2. Dissection of right colon 00'25''
We begin the operation with the exposure of the transverse colon mesentery. The inherent nature of the total colectomy procedure dictates that the surgeon changes position during the procedure to maintain optimum exposure during dissection. We feel that this port placement is in line with this plane. The surgeon stands between the patient’s legs as they are in a lithotomy position. The assistants stand on either side of the patient during this part of the procedure to aid in retraction of the mesocolon. With the Ligasure 10mm Atlas device, we proceed to open the mesocolon and coagulate and cut the middle colic vessels. We maintain a close distance to the colon so as to decrease the incidence of injury to the surrounding structures. We move to the right mesocolon and complete this dissection. Currently, the patient is in the reverse Trendelenburg position to aid in the mobilization of the small bowel out of the operative field.
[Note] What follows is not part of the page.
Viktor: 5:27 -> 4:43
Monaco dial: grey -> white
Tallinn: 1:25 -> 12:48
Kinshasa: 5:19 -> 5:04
The superior mesenteric artery is seen here. The lateral attachments of the right and left colon aid in retraction during this step. We feel the strategy saves significant time during the procedure. After the mesenteric dissection of the right and transverse colon is completed, we begin the dissection of the greater omentum from the colon. As you can see the 2 additional ports are utilized in retraction of the omentum during this part of the procedure. We continue our dissection towards the hepatic flexure. The duodenum is visualized here. We complete the lateral mobilization of the ascending colon as shown here. We now begin mobilization of the splenic flexure. As we have gained entrance into the lesser sac during the transverse mesocolon dissection, we can safely dissect the vascular supply of the splenic flexure as well as the surrounding structures such as the gastrum. Although you see the small bowel in the operative field, the medial dissection of the mesentery is adjacent to the colon keeping the small bowel out of the way. Here we view the splenic flexure as it leads on down to the sigmoid colon.